TASK DIRECTIONS >> Output the number of lines in the entries below with the string "Abduls" in them, and nothing further.

[Saved entries]
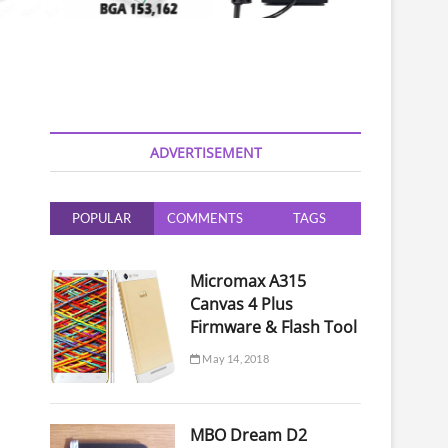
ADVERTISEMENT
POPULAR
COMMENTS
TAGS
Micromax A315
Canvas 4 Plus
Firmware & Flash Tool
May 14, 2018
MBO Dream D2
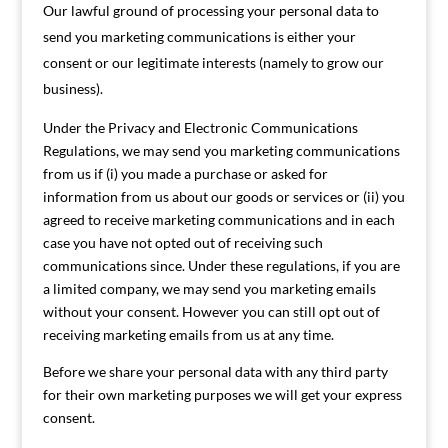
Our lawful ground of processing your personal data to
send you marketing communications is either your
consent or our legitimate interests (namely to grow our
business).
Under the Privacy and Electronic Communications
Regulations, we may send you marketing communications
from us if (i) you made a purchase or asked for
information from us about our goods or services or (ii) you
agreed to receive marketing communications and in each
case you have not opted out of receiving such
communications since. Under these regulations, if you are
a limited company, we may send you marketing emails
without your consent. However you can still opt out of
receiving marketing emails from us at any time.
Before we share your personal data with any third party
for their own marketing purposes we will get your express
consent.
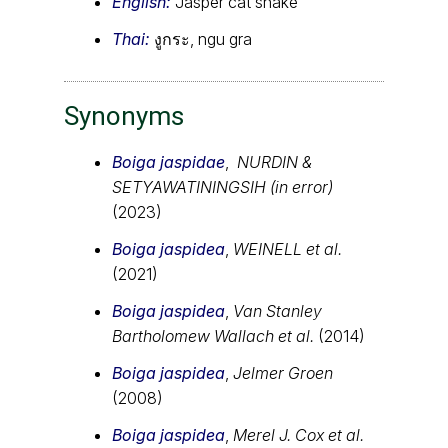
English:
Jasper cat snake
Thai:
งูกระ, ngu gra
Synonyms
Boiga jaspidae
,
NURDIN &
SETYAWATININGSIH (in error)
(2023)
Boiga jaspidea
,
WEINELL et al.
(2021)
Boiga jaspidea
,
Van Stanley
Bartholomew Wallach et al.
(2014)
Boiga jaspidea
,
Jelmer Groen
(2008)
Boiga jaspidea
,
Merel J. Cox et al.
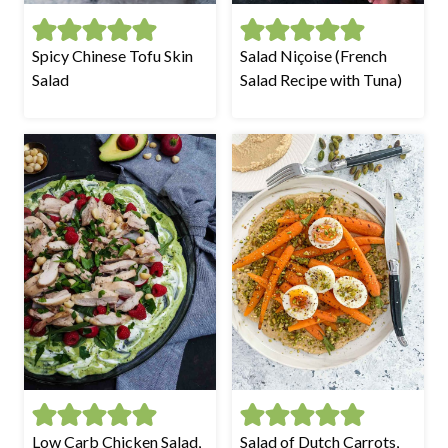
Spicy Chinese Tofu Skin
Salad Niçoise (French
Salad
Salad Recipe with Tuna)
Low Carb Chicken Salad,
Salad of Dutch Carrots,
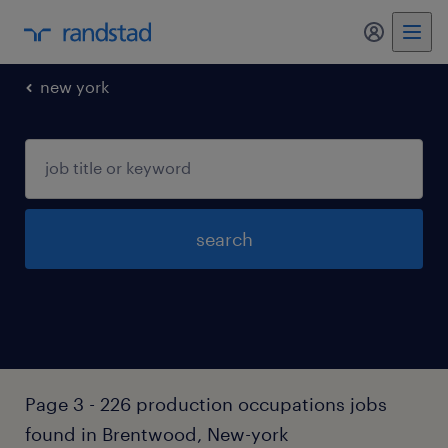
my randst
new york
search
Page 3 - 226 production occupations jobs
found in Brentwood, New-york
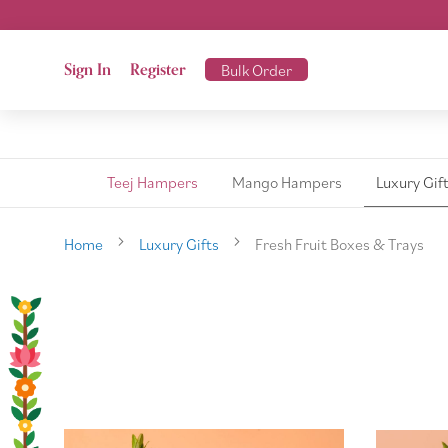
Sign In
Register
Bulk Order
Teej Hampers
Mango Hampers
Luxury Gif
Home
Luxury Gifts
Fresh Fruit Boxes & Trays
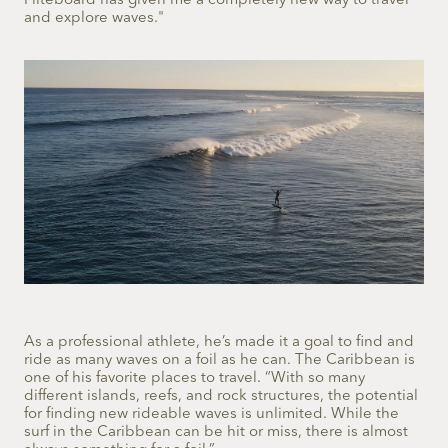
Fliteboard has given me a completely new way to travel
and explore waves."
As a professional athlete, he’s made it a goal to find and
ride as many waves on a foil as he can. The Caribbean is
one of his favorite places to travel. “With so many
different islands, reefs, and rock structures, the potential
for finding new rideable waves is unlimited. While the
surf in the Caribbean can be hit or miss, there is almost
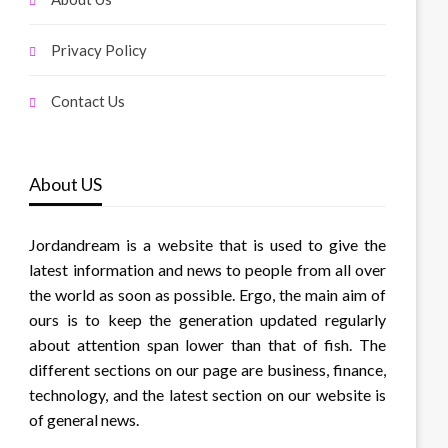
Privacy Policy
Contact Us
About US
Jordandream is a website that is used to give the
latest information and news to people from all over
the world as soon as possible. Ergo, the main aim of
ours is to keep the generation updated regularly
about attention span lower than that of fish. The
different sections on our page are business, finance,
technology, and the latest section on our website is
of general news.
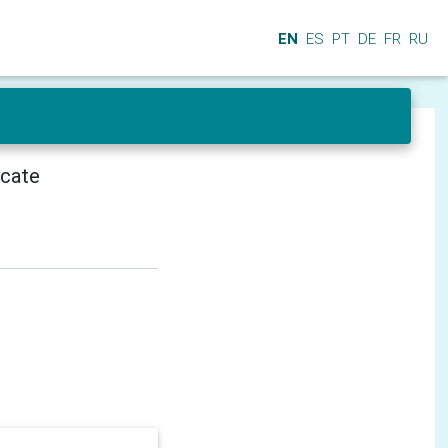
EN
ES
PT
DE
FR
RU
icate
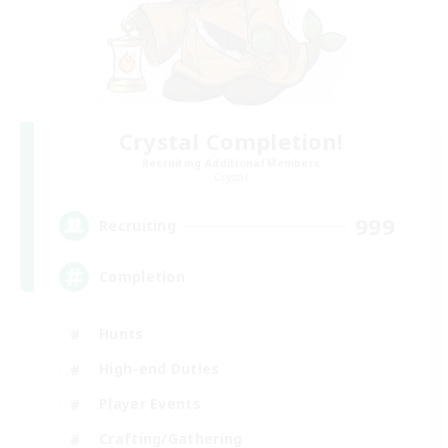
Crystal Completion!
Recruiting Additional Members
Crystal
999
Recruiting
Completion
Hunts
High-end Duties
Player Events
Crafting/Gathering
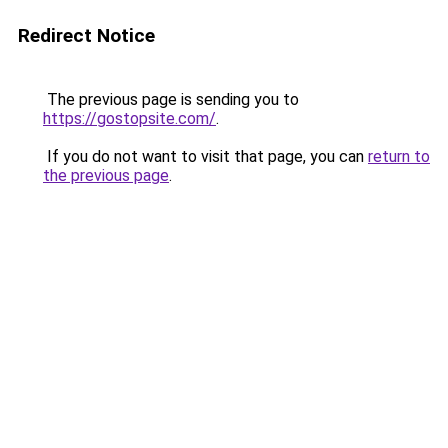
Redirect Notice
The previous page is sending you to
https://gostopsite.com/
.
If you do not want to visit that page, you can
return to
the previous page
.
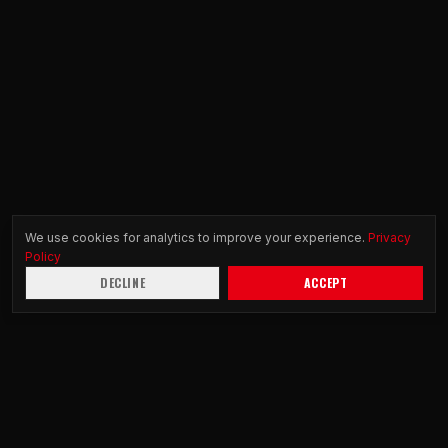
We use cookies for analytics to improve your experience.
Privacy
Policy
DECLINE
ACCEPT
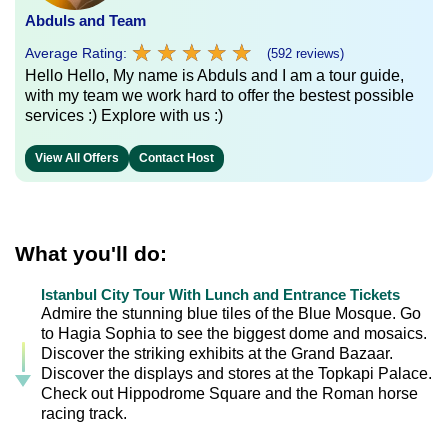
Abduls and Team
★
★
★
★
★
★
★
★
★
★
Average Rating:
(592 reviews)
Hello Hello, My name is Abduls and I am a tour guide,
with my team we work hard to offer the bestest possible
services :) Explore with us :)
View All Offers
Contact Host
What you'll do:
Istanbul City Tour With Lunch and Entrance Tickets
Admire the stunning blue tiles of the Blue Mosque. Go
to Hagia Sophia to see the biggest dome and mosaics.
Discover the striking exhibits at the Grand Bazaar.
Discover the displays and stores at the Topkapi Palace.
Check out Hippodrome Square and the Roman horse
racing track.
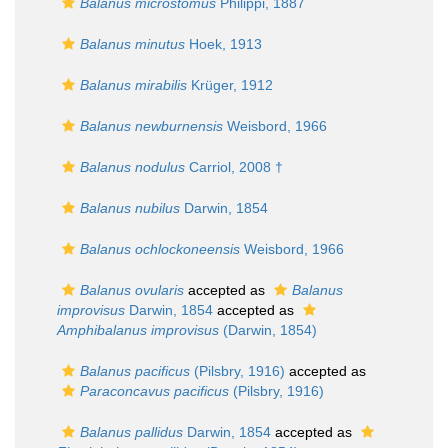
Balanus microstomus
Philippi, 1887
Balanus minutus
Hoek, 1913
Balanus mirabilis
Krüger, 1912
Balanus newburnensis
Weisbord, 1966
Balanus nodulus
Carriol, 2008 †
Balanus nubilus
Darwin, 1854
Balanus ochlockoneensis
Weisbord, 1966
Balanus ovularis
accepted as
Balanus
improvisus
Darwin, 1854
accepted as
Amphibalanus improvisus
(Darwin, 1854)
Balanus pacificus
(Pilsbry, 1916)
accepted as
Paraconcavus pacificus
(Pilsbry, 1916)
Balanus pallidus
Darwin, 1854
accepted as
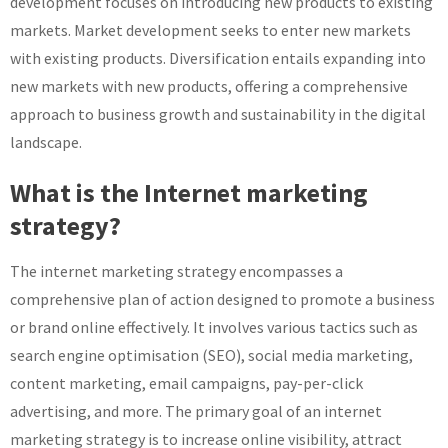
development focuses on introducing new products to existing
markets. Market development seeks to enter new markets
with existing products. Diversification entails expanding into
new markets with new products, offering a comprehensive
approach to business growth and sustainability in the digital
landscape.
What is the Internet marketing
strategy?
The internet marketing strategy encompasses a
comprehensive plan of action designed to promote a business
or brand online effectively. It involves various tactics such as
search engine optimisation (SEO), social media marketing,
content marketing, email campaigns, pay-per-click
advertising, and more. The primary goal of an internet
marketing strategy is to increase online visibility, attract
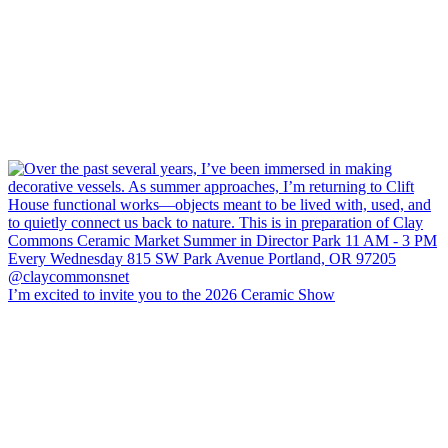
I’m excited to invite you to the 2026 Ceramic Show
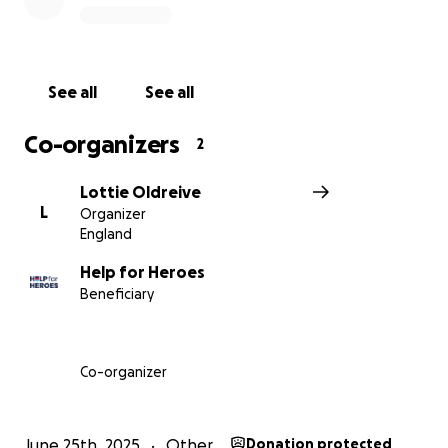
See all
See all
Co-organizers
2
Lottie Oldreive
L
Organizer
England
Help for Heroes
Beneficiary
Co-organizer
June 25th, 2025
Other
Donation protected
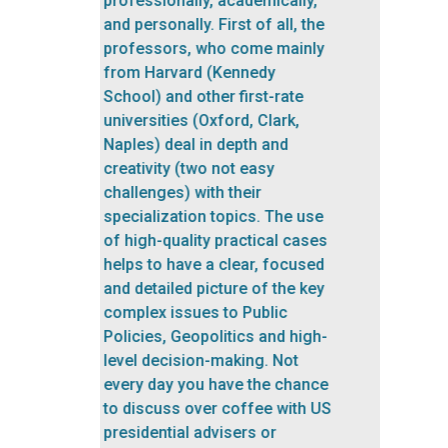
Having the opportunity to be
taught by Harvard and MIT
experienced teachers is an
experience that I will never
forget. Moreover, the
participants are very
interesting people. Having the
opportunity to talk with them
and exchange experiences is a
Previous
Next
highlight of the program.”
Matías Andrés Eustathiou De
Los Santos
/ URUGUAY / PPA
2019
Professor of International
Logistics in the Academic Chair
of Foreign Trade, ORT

RESPONSE TO THIS EXERCISE >> 2